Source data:
/---

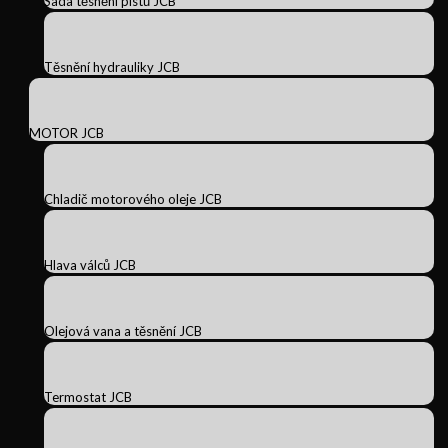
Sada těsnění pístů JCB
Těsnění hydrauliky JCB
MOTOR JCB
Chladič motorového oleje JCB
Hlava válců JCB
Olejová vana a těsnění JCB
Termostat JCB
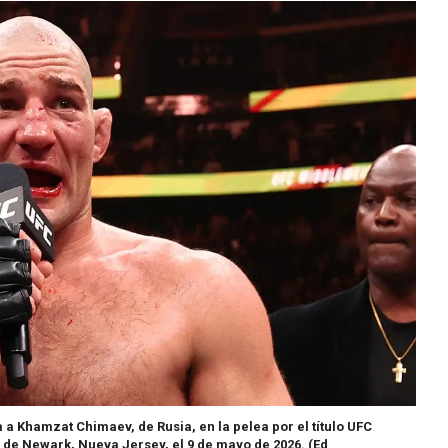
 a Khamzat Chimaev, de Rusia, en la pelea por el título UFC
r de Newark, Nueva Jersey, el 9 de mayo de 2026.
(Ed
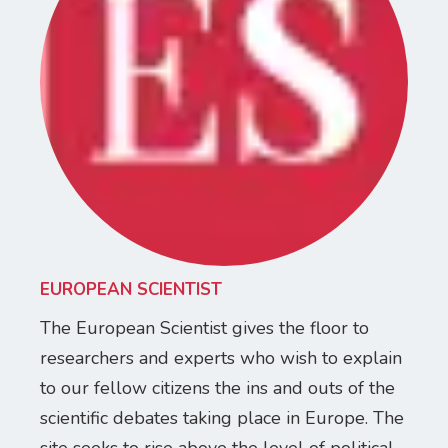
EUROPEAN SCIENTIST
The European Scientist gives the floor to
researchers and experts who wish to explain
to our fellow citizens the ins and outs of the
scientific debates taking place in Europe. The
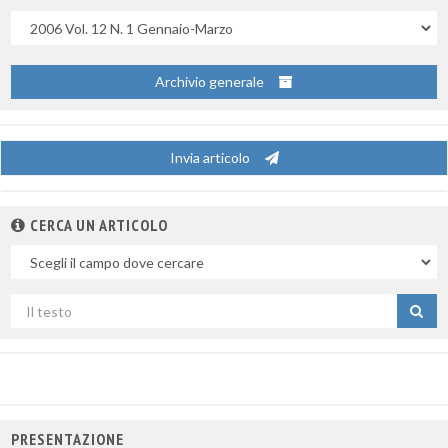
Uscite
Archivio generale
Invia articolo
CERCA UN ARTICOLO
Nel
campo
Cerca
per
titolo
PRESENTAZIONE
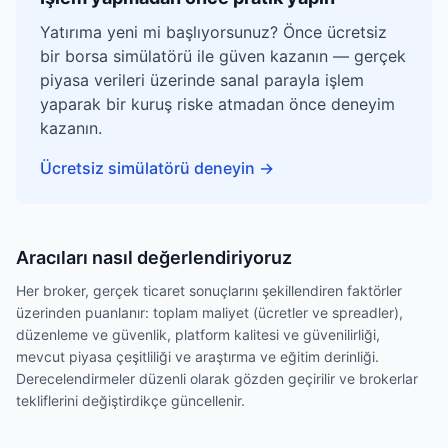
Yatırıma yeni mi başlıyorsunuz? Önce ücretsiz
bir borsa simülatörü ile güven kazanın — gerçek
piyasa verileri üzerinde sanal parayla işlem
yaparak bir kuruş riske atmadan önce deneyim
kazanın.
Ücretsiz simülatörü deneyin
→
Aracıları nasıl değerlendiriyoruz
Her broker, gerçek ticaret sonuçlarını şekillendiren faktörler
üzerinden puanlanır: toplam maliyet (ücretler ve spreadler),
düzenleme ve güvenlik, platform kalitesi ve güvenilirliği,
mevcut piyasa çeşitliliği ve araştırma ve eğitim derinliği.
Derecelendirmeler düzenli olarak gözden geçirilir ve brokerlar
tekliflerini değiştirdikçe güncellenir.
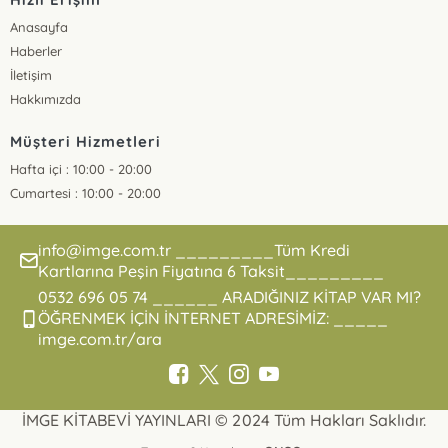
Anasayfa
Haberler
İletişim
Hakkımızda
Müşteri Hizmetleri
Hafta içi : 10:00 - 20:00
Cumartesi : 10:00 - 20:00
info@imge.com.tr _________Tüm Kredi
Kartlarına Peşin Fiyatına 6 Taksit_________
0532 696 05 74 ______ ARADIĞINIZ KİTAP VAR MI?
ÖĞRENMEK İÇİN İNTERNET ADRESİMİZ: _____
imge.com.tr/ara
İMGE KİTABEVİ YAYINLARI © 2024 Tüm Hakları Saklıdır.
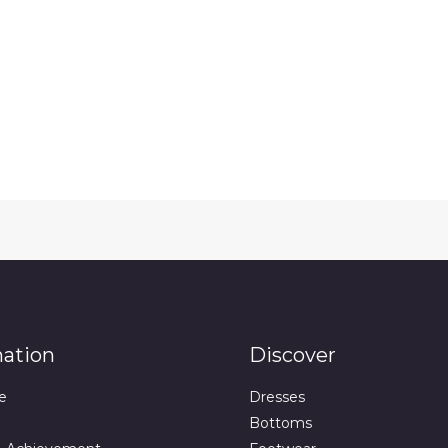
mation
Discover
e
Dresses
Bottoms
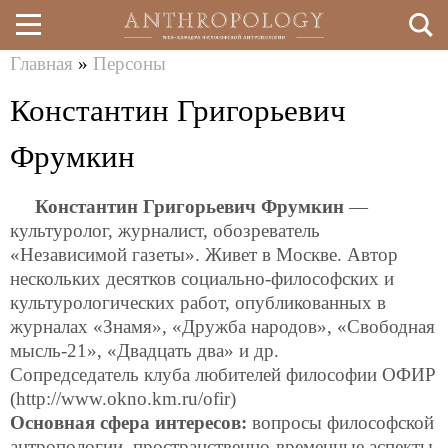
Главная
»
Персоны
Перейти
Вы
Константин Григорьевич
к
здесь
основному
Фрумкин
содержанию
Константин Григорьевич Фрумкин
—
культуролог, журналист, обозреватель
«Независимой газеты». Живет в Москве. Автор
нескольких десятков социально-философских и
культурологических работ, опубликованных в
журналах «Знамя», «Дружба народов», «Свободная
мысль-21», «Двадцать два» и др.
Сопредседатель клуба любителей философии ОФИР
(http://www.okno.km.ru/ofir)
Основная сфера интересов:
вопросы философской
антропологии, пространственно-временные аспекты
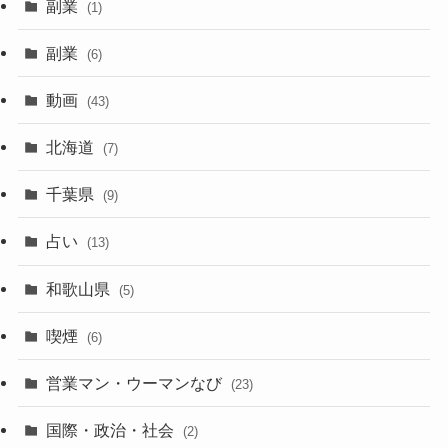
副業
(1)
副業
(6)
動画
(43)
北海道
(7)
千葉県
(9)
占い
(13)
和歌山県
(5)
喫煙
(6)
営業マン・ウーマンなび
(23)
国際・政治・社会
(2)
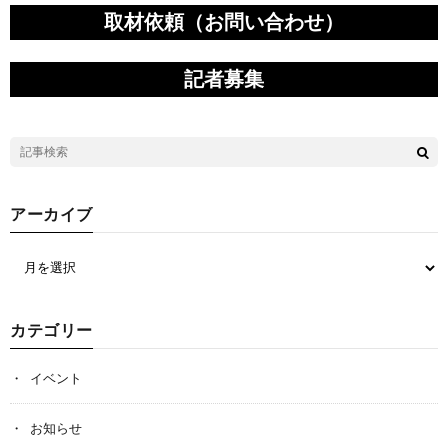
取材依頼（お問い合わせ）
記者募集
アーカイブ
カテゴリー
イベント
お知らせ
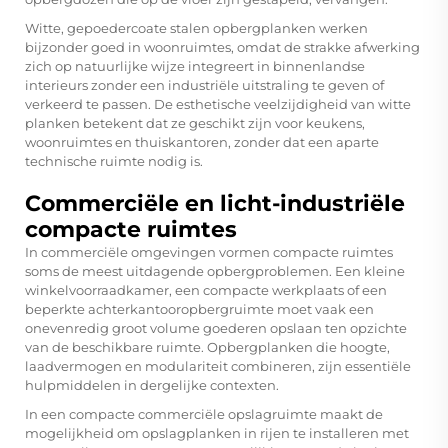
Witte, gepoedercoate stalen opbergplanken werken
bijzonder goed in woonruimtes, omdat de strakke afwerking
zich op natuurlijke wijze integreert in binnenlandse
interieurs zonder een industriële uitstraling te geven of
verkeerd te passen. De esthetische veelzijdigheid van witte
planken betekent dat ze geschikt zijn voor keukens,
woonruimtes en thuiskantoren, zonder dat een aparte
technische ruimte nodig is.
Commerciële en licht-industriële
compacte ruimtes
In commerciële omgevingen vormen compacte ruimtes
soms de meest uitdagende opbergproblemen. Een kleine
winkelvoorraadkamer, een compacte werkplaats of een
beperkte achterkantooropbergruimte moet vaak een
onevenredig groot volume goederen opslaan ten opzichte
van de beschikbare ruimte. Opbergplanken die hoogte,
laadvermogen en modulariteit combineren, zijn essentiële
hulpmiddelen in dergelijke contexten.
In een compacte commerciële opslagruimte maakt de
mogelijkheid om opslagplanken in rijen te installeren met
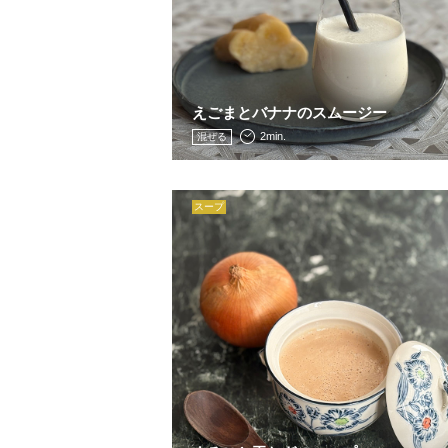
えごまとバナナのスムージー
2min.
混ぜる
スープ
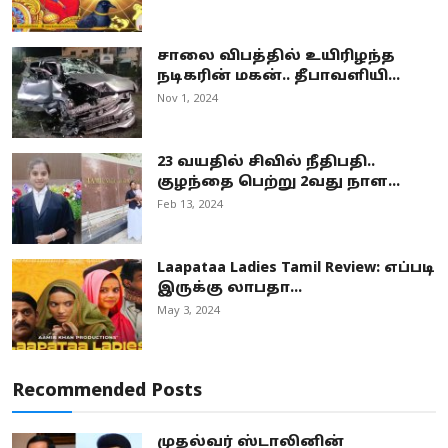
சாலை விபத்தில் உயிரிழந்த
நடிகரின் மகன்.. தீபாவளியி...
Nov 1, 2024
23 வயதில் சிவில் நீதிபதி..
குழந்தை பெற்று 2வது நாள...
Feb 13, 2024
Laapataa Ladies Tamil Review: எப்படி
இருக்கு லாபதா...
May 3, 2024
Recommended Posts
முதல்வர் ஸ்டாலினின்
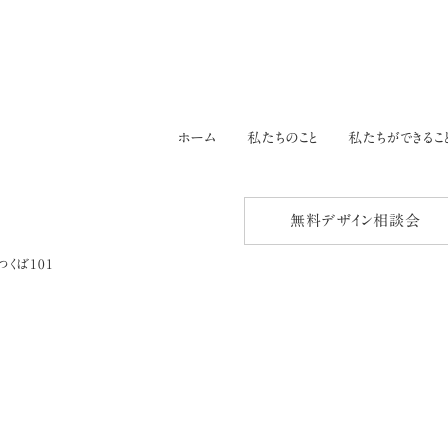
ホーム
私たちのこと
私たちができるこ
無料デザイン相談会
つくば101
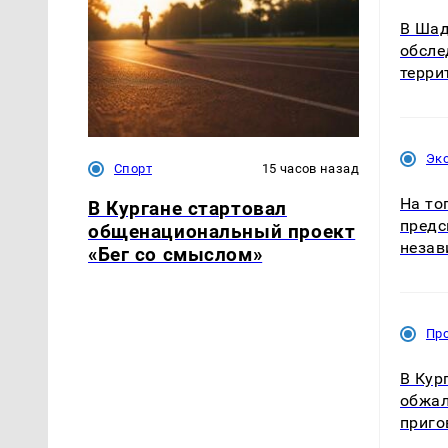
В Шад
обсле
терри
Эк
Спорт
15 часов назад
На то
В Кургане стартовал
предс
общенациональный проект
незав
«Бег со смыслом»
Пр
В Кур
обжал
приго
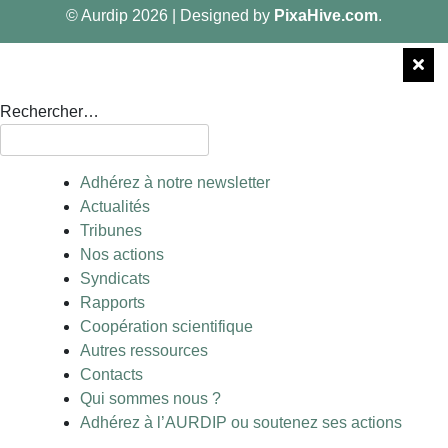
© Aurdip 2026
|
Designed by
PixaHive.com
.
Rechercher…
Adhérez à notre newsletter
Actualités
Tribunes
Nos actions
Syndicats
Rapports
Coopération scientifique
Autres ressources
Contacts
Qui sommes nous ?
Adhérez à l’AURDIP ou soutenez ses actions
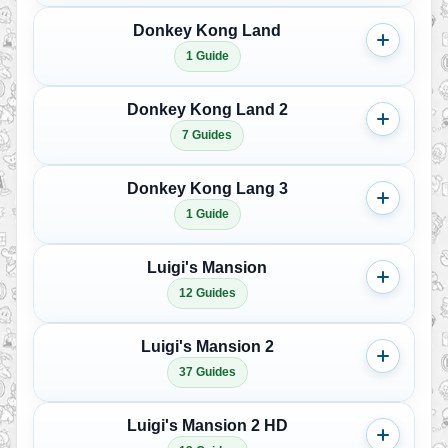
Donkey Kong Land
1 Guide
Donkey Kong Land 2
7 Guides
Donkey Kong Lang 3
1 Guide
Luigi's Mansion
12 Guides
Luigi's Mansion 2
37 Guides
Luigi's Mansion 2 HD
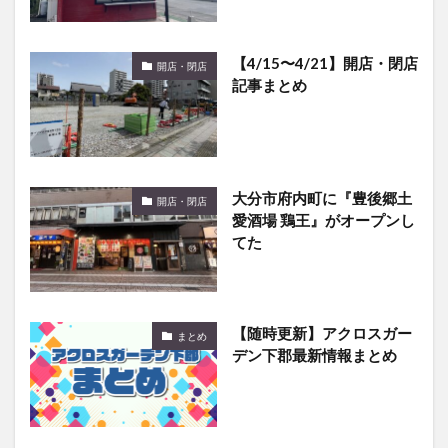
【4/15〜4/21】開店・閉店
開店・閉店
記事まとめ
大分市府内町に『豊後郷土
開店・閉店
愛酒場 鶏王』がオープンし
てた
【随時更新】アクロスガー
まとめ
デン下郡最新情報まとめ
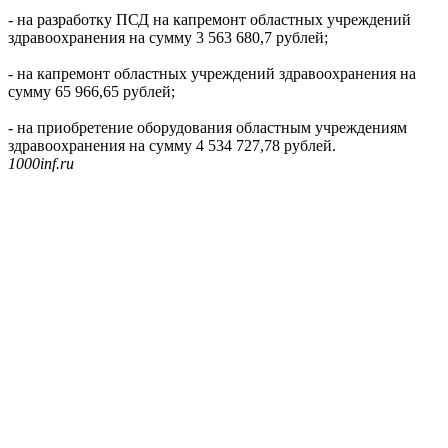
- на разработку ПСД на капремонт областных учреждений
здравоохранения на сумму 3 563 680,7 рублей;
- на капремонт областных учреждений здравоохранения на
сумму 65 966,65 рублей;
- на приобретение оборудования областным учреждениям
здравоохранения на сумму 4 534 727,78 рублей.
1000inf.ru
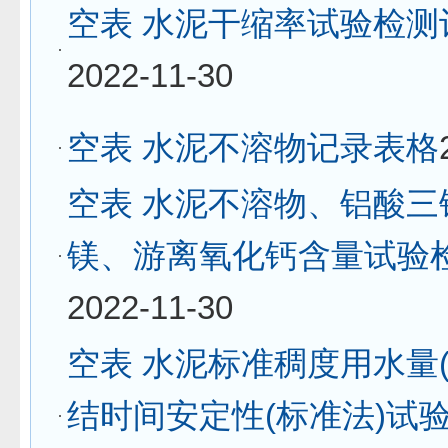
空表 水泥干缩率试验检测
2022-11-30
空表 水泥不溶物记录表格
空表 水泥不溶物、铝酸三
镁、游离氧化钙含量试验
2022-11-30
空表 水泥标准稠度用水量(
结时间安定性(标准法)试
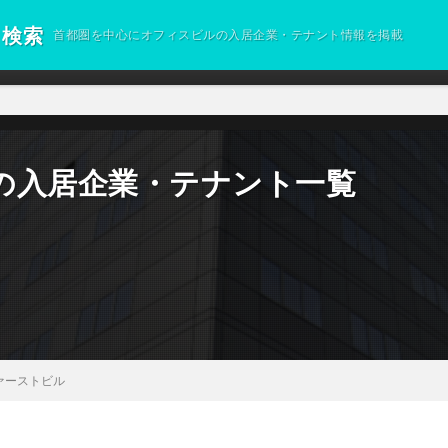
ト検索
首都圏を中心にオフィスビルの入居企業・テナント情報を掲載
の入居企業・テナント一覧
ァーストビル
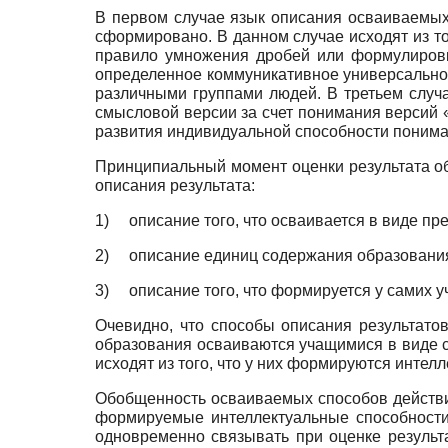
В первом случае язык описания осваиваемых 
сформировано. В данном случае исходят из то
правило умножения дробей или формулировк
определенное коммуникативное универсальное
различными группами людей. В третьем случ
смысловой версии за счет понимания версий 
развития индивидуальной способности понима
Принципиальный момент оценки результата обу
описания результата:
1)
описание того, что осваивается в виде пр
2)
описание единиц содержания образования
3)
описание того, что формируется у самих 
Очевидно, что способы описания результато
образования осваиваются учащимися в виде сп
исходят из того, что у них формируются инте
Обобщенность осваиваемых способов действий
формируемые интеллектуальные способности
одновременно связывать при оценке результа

\---

_What needs to be done_
Would you please copy the lines above, from the one holding "исходят из того, что у них формируются инте" through the last, and nothing else?

_Answer box_
исходят из того, что у них формируются инте
Обобщенность осваиваемых способов действий
формируемые интеллектуальные способности
одновременно связывать при оценке результа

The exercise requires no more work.